Omniscient

By Peter Brown

Originally published in EUG #68
Click here to download a large .zip file
of the entire Omniscient playing area

Note: This article has now been superceded as the original Omniscient instructions are available.

The word 'omniscient' means "all knowing; having the knowledge in all matters or subjects", and the game was originally distributed with The Micro User/Acorn Computing #12.05 in 1994. It is a beautiful looking graphic adventure, surpassing Palace Of Magic, Shipwrecked and Ricochet in its complexity. In fact, in its current form, Omniscient must be one of the Electron's most enigmatic titles.

Yes, its title is a lesson in irony if you, like me, come to it knowing nothing more. It has no instructions nor can I, even having mapped it out for your delectation, shed much light on how you should approach it. On first glance, it seems a typical "collect the keys to open the doors and make progress through the maze" type of game. But experiment with it for a while and you will realise progress is very hard to come by. [Perhaps someone reading this has the original Acorn Computing magazine and will be kind enough to search its pages to see if it gave any indication of how one does make progress through it? - Ed]

Your main character is a wizard. In one location a spellbook can clearly be seen, and a cauldron bubbles away in another. So the theme of the game is clearly one of magic, and the multitude of baddies are fairly obviously to be avoided at all costs. Contact with any of them drains your energy bar and, once it reaches zero, you will expire.

There are a perplexing number of objects scattered throughout the caverns and these appear to fall into two distinct 'types'. Objects that can be picked up, and objects that cannot be picked up. You are able to navigate almost the whole of the caverns from the beginning of the adventure and to quote just some of the 'takeable' items, you can find a magnet, an axe, a male symbol, a female symbol and a block. The cauldron I have already mentioned, and any of these items can be dropped onto the cauldron and will immediately be destroyed. There is also a mysterious treasure chest, onto which you can also drop objects, and finally a diamond.

However, there are touches to the game which are difficult to predict and which have left me very bemused. There are types of keys, for example, which look like magic wands. The only key you have access to when you start the game has a white blob at each end. When holding this, you are able to pass through a white star (which otherwise obstructs the way) - so clearly the white wand and the white star is a problem which I have solved successfully. Games like Palace Of Magic for example combine keys and doors with mysterious objects too.

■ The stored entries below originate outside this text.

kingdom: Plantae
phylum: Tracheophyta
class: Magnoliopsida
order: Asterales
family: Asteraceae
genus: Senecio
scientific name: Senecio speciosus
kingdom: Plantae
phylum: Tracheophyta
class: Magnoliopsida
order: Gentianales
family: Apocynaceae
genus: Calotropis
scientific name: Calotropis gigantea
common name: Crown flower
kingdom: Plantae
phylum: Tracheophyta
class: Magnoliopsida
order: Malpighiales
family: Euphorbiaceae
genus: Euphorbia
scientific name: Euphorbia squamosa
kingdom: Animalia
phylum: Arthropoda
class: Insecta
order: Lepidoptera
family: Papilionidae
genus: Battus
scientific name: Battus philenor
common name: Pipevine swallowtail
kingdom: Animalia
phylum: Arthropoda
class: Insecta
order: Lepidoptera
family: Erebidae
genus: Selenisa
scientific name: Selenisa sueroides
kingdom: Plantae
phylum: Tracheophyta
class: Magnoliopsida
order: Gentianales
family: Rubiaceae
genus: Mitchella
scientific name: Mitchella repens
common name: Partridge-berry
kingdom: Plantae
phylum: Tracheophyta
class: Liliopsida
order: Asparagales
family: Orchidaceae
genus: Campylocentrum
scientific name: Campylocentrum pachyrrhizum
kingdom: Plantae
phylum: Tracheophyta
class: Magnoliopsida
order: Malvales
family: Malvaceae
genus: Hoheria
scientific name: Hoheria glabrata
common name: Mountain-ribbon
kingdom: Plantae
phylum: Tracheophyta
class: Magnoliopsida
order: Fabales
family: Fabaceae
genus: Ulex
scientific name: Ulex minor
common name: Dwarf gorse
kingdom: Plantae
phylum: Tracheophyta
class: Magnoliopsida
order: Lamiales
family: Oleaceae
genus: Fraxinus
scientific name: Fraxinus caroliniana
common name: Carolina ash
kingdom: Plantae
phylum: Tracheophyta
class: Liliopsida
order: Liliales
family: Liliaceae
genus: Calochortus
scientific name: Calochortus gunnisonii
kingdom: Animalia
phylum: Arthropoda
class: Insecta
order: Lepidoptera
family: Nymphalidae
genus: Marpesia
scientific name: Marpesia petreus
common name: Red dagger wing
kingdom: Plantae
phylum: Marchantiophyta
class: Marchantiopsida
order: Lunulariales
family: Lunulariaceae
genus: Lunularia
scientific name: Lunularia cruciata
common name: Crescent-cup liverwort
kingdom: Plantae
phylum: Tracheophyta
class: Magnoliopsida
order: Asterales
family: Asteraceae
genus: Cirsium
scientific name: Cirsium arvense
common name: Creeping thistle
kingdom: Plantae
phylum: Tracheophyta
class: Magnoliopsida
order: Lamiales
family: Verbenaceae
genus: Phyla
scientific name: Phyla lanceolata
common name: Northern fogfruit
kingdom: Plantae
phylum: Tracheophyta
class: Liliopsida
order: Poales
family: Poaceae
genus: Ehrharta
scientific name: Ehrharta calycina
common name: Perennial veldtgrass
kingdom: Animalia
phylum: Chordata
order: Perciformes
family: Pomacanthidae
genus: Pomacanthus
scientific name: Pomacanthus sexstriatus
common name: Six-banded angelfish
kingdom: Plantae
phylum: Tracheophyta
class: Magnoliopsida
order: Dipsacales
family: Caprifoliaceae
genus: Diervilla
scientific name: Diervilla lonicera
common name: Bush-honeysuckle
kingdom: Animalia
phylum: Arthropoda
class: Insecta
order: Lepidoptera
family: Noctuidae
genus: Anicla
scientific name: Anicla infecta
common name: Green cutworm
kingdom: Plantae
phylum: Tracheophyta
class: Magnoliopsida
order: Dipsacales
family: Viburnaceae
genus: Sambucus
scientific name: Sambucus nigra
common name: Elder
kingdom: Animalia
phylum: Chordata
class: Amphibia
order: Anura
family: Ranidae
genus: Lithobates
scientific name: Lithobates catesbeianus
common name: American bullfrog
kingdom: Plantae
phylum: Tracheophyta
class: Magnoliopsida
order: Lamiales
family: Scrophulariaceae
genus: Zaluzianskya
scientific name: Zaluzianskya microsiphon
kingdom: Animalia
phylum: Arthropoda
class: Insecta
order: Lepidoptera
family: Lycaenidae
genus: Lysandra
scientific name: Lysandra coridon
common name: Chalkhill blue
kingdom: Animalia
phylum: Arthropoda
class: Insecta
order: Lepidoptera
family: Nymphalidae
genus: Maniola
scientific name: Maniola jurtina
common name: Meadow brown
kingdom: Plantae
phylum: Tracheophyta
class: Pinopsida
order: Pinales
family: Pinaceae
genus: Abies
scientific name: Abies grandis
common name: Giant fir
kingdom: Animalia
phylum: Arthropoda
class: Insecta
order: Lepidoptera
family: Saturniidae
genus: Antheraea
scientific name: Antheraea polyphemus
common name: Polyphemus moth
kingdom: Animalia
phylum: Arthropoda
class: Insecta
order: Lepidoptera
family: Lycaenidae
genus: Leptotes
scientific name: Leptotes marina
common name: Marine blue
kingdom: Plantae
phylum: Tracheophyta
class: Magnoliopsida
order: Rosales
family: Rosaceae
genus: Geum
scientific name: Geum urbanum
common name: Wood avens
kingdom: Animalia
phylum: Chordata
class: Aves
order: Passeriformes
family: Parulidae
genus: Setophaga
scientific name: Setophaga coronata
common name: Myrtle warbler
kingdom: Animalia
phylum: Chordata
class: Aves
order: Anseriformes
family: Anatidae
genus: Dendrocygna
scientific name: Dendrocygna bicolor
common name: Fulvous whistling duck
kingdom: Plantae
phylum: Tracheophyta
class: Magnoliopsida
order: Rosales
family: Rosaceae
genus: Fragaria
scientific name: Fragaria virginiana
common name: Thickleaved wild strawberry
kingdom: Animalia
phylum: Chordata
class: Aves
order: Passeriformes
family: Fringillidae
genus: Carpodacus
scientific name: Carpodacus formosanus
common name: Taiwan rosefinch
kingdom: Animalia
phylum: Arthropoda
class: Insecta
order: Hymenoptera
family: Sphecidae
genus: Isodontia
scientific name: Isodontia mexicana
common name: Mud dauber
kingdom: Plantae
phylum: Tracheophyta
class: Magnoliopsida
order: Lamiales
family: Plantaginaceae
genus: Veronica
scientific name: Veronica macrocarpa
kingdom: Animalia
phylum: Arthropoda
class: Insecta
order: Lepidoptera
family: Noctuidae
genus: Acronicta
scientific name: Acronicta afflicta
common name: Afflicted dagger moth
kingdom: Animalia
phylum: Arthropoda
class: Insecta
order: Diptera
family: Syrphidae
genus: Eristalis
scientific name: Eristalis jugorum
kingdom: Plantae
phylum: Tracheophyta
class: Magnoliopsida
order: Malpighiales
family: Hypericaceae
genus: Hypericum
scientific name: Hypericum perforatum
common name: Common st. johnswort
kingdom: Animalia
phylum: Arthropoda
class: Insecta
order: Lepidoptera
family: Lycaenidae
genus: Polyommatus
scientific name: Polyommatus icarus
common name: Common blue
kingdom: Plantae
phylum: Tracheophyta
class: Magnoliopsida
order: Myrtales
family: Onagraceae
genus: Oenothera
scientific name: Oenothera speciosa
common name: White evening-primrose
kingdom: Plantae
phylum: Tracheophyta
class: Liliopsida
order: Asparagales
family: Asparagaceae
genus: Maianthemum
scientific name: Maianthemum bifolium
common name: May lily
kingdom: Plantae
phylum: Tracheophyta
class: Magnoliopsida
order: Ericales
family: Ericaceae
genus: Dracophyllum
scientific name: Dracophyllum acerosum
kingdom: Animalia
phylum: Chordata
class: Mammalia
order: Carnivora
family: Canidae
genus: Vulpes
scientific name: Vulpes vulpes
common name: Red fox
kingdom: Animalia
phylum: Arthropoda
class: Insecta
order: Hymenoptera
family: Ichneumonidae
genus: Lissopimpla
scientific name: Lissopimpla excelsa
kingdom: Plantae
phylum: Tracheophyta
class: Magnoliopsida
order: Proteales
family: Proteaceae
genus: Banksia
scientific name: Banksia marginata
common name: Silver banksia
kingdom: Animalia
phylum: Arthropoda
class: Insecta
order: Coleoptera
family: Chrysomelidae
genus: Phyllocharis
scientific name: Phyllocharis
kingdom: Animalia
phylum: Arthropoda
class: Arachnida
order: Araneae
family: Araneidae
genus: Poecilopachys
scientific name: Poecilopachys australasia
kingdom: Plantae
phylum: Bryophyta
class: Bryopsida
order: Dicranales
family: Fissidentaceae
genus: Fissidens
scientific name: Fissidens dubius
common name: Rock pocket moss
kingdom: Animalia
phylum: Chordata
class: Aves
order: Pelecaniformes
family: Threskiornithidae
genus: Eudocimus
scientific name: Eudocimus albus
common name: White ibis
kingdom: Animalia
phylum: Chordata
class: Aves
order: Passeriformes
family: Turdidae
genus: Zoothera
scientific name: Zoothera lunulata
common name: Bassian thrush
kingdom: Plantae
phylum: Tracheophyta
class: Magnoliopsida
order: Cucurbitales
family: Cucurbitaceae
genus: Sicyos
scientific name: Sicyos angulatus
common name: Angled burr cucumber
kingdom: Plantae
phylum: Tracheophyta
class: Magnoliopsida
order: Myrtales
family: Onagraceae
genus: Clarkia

However, the white wand also has a further purpose. Dropping it in any room that contains objects then leaving the room and returning to it, 'wipes out' all the items that you cannot pick up. By dropping the white wand in a room with deadly mushrooms, the mushrooms, after a leave and return, disappear. This also allows you to make progress, in this case, giving you access to an axe.

There is also an 'Indiana Jones'-style falling wall which will trap you in a cavern containing a cross-hair like symbol should you not prop it open with the block I mentioned earlier. Fair enough. But the block also has another purpose and needs to be taken to a second location to hold open a passageway that otherwise closes when you pass through it.

Clearly the cauldron, the diamond and the treasure chest have some purpose. It also seems as though there are simply not enough keys for the doors (Look at the objects on the map), so it may be that further wands need to be created in some way. Once again though, I cannot be more specific because, despite fetching all the takeable objects to each of these enigmas, nothing seems to happen.

There is a tragedy here in that this puzzle game has only just come to light again yet not having instructions for it really makes it ten times more puzzling than intended. What am I missing, people? Try as I have done, I struggle to fully explore it, so I include it here with an appeal to any fellow Elk/Beeb graphic adventure enthusiasts. Read what I've found out so far, and let's crack it together...

Game Controls

X - Left, C - Right, * - Up, ? - Down, RETURN - Pick Up/Drop
S/Q - Sound/Quiet, COPY/DELETE - Pause/Restart

You can hold two objects at any one time.

Further game controls may be available.